» **Work to complete**
Once you have read the data below, print all of it exactly.

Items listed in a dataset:
● ● ● ●
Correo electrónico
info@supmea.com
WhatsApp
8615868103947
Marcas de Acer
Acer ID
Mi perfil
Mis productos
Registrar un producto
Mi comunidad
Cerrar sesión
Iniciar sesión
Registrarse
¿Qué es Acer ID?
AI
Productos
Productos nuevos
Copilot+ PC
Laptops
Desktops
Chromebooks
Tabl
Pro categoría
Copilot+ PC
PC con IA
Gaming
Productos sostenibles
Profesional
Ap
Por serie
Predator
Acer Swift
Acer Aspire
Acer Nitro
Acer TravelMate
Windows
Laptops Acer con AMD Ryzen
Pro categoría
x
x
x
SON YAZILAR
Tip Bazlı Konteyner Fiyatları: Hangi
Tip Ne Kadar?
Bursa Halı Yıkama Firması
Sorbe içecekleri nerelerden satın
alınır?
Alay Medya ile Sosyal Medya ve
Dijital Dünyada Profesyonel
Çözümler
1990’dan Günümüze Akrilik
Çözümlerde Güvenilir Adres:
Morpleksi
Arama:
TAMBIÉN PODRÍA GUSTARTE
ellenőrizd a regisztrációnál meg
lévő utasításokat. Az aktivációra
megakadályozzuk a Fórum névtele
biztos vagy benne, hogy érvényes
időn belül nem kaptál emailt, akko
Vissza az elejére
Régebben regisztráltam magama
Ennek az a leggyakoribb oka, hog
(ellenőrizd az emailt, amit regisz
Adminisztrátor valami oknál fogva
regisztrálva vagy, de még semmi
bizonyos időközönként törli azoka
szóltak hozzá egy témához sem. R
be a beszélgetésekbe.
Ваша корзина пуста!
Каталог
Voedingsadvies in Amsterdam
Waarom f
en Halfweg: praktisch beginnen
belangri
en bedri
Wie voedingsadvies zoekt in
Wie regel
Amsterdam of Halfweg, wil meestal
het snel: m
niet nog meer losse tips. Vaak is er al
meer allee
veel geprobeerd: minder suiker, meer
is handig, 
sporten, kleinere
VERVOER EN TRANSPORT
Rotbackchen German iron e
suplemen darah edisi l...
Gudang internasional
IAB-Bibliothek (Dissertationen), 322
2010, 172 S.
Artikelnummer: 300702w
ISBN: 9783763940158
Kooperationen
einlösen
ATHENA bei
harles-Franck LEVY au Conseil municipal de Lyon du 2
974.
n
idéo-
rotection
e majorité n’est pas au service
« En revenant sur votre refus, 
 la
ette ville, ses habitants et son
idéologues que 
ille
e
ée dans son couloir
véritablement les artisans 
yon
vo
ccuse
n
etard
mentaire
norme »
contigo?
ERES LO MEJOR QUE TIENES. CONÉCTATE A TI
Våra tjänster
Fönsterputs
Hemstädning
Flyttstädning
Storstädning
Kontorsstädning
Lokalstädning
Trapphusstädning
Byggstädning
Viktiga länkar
● ● ● ●
» **Solution to this exercise**
Correo electrónico
info@supmea.com
WhatsApp
8615868103947
Marcas de Acer
Acer ID
Mi perfil
Mis productos
Registrar un producto
Mi comunidad
Cerrar sesión
Iniciar sesión
Registrarse
¿Qué es Acer ID?
AI
Productos
Productos nuevos
Copilot+ PC
Laptops
Desktops
Chromebooks
Tabl
Pro categoría
Copilot+ PC
PC con IA
Gaming
Productos sostenibles
Profesional
Ap
Por serie
Predator
Acer Swift
Acer Aspire
Acer Nitro
Acer TravelMate
Windows
Laptops Acer con AMD Ryzen
Pro categoría
x
x
x
SON YAZILAR
Tip Bazlı Konteyner Fiyatları: Hangi
Tip Ne Kadar?
Bursa Halı Yıkama Firması
Sorbe içecekleri nerelerden satın
alınır?
Alay Medya ile Sosyal Medya ve
Dijital Dünyada Profesyonel
Çözümler
1990’dan Günümüze Akrilik
Çözümlerde Güvenilir Adres:
Morpleksi
Arama:
TAMBIÉN PODRÍA GUSTARTE
ellenőrizd a regisztrációnál meg
lévő utasításokat. Az aktivációra
megakadályozzuk a Fórum névtele
biztos vagy benne, hogy érvényes
időn belül nem kaptál emailt, akko
Vissza az elejére
Régebben regisztráltam magama
Ennek az a leggyakoribb oka, hog
(ellenőrizd az emailt, amit regisz
Adminisztrátor valami oknál fogva
regisztrálva vagy, de még semmi
bizonyos időközönként törli azoka
szóltak hozzá egy témához sem. R
be a beszélgetésekbe.
Ваша корзина пуста!
Каталог
Voedingsadvies in Amsterdam
Waarom f
en Halfweg: praktisch beginnen
belangri
en bedri
Wie voedingsadvies zoekt in
Wie regel
Amsterdam of Halfweg, wil meestal
het snel: m
niet nog meer losse tips. Vaak is er al
meer allee
veel geprobeerd: minder suiker, meer
is handig, 
sporten, kleinere
VERVOER EN TRANSPORT
Rotbackchen German iron e
suplemen darah edisi l...
Gudang internasional
IAB-Bibliothek (Dissertationen), 322
2010, 172 S.
Artikelnummer: 300702w
ISBN: 9783763940158
Kooperationen
einlösen
ATHENA bei
harles-Franck LEVY au Conseil municipal de Lyon du 2
974.
n
idéo-
rotection
e majorité n’est pas au service
« En revenant sur votre refus, 
 la
ette ville, ses habitants et son
idéologues que 
ille
e
ée dans son couloir
véritablement les artisans 
yon
vo
ccuse
n
etard
mentaire
norme »
contigo?
ERES LO MEJOR QUE TIENES. CONÉCTATE A TI
Våra tjänster
Fönsterputs
Hemstädning
Flyttstädning
Storstädning
Kontorsstädning
Lokalstädning
Trapphusstädning
Byggstädning
Viktiga länkar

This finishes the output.